● Data for this task

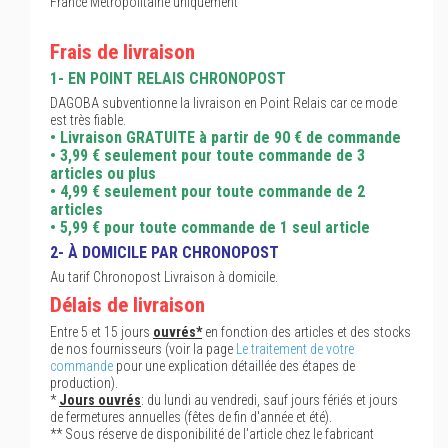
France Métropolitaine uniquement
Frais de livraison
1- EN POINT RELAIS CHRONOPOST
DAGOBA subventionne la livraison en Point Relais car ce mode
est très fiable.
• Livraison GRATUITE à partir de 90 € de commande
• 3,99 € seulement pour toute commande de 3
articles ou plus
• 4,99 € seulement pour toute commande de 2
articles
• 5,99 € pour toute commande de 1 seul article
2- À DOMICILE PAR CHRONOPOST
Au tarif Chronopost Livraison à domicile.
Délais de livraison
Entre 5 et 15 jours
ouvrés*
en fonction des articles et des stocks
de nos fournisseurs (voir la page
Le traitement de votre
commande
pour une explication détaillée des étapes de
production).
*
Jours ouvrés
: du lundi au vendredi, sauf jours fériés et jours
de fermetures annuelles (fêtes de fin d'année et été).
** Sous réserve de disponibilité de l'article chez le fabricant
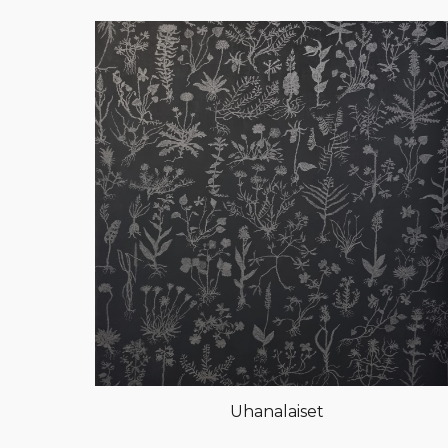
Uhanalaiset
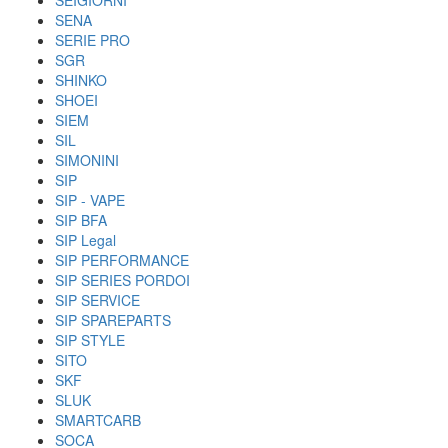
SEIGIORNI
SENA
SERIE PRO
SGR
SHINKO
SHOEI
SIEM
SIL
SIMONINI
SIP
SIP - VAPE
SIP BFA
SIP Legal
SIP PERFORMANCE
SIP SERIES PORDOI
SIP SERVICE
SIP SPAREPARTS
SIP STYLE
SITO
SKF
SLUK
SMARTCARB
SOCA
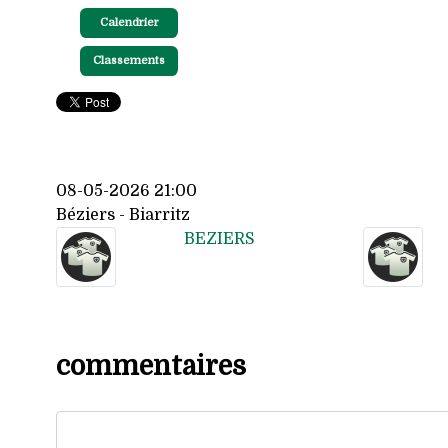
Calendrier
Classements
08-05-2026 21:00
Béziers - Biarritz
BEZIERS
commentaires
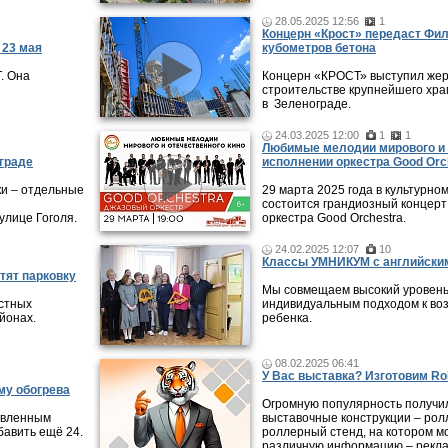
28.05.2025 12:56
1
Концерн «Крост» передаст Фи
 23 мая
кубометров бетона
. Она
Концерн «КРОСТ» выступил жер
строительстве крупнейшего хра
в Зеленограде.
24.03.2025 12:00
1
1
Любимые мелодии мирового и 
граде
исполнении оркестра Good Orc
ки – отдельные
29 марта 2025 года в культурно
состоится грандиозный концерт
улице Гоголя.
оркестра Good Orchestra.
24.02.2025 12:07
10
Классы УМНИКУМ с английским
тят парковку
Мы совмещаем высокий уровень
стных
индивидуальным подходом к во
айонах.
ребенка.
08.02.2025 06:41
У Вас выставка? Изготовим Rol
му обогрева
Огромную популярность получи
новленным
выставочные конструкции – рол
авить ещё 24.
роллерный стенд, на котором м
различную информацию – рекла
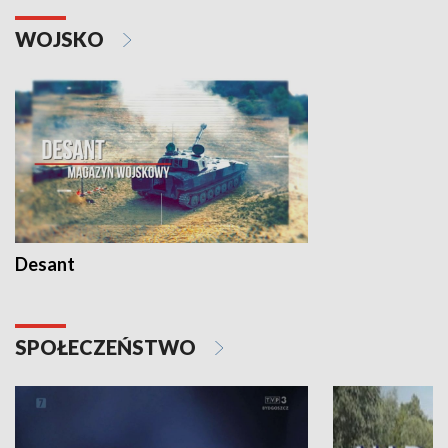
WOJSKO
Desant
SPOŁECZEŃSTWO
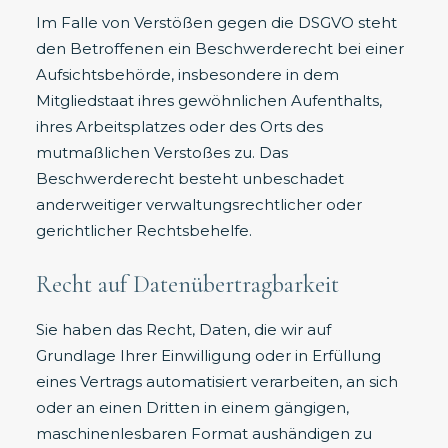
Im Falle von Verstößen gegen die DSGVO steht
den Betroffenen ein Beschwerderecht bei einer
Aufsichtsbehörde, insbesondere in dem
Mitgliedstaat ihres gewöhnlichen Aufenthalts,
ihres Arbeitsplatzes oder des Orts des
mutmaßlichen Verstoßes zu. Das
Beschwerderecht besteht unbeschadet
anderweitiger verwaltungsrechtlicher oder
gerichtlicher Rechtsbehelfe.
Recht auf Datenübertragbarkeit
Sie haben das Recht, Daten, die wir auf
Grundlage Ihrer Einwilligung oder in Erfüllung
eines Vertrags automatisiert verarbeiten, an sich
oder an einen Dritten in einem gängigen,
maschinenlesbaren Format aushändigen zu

● Your assignment
Each line that mentions the string "Good" must be copied from the listing.

● Task solution
исполнении оркестра Good Orc
оркестра Good Orchestra.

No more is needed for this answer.